§ Selected text

<<<<

This relates to my previous question: Is $\zeta_{\Bbb R^n}$ a space of moduli spaces?
I asked two professors about this but they said they didn't know enough about moduli spaces to help.
I just want to look at a simple example, $\zeta_{\Bbb R^2}.$ The $x-$coordinates in the space are the solutions to polynomials of the form: $x^T-(1-x)^S=0.$ Plugging the solution back into the original function (given in the previous post) gives the $y-$ coordinate in the space. So basically each point encodes the solutions of two algebro-geometric problems.
Maybe I'm missing something, but wouldn't this be a simple example of a moduli space?
$\newcommand{\E}{\mathcal{E}^\mathrm{univ}}$$\newcommand{\mf}[1]{\mathfrak{#1}}$This was originally a comment, but it grew too long. It's pretty stream of conscience though, so let me know if something needs clarification.
From this post and the previous it really seems as though you are struggling to provide great meaning to the notion of moduli space. It took me a long time to realize this, but it's not exactly worth chasing a rigorous deifnition early on in your mathematical pursuits. In fact, everything is a moduli space: it's a moduli space for its own points (see a funny anecdote of Kisin on this topic at 59:50 of this).
To actually be able to say "This is a moduli space" or "This is not a moduli space" requires more sophistication than you are assuming. In particular, the first pass definition of a moduli space is "$X$ is a moduli space for some set of objects $S$ if there is a natural bijection between $X$ and $S$". Of course, this is wholly unsatisfying since 'natural' is a super vague weasel word here. In particular, there is nothing that uniquely characterizes $X$ by this definition (lots of spaces could have 'natural bijections' with the elements of $S$).

>>>>

§ Data
<<<<

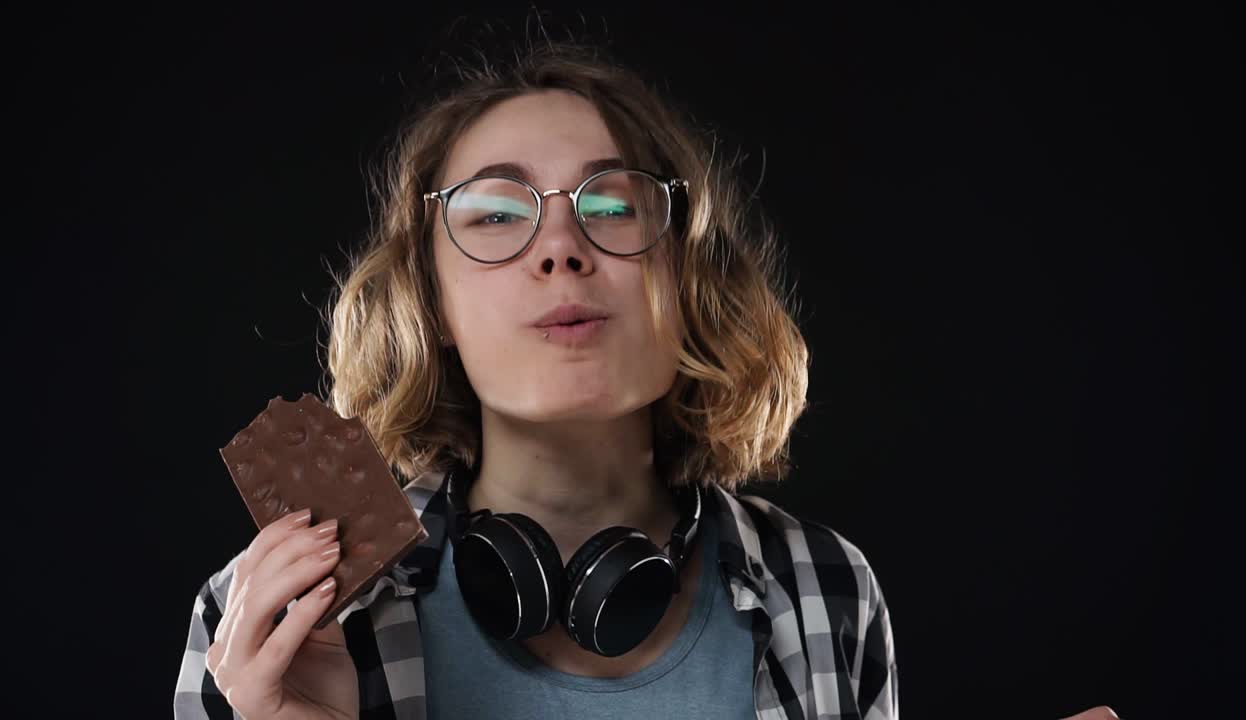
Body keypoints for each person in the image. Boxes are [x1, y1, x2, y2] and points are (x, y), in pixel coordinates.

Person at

>>>>

§ The task
From the forum thread on moduli spaces, reproduce word for word the passage that starts with "To actually be" and finishes with "elements of $S$).".

§ Solution to this problem
To actually be able to say "This is a moduli space" or "This is not a moduli space" requires more sophistication than you are assuming. In particular, the first pass definition of a moduli space is "$X$ is a moduli space for some set of objects $S$ if there is a natural bijection between $X$ and $S$". Of course, this is wholly unsatisfying since 'natural' is a super vague weasel word here. In particular, there is nothing that uniquely characterizes $X$ by this definition (lots of spaces could have 'natural bijections' with the elements of $S$).